Please copy the lines from the one containing "de famous for?" through the last line, inclusive, and swap "Policy" for "Statement" wherever it occurs, changing nothing else. Leave the pictures out of your copy.

START Material for the task

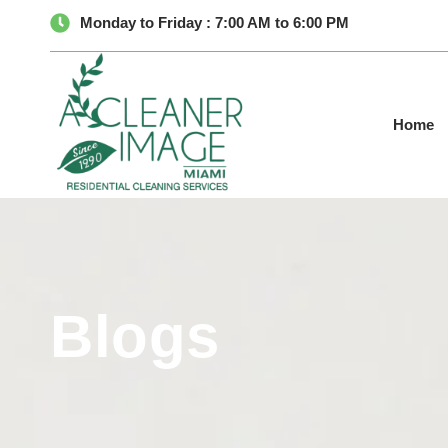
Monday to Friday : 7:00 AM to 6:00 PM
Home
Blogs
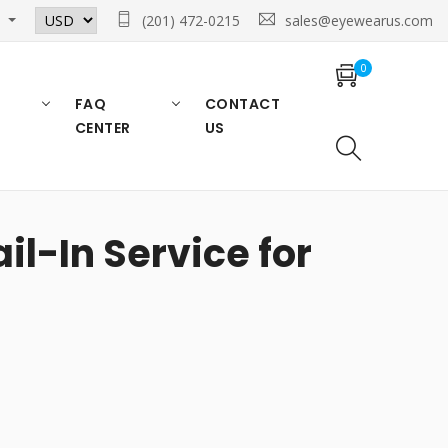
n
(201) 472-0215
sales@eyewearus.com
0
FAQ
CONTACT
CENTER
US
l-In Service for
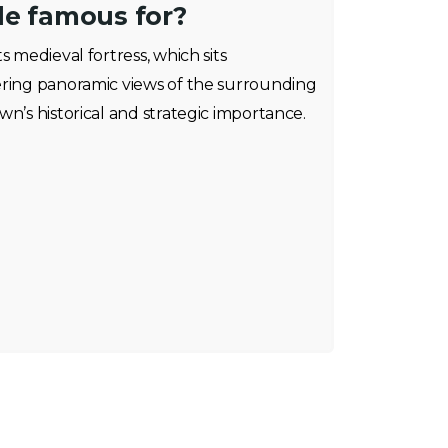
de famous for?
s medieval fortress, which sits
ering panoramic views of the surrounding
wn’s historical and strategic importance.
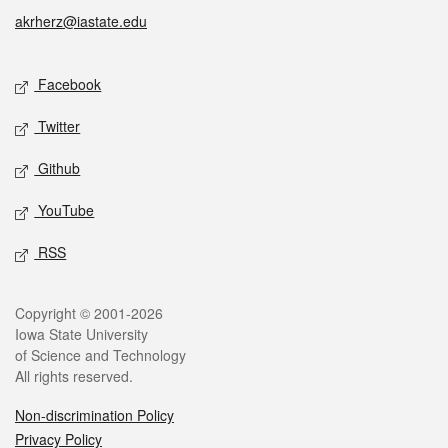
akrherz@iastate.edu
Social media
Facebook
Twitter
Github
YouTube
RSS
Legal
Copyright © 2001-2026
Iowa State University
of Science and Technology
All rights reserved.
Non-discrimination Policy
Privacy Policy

END Material for the task

**Solution to this exercise**
de famous for?
s medieval fortress, which sits
ering panoramic views of the surrounding
wn’s historical and strategic importance.
akrherz@iastate.edu
Social media
Facebook
Twitter
Github
YouTube
RSS
Legal
Copyright © 2001-2026
Iowa State University
of Science and Technology
All rights reserved.
Non-discrimination Statement
Privacy Statement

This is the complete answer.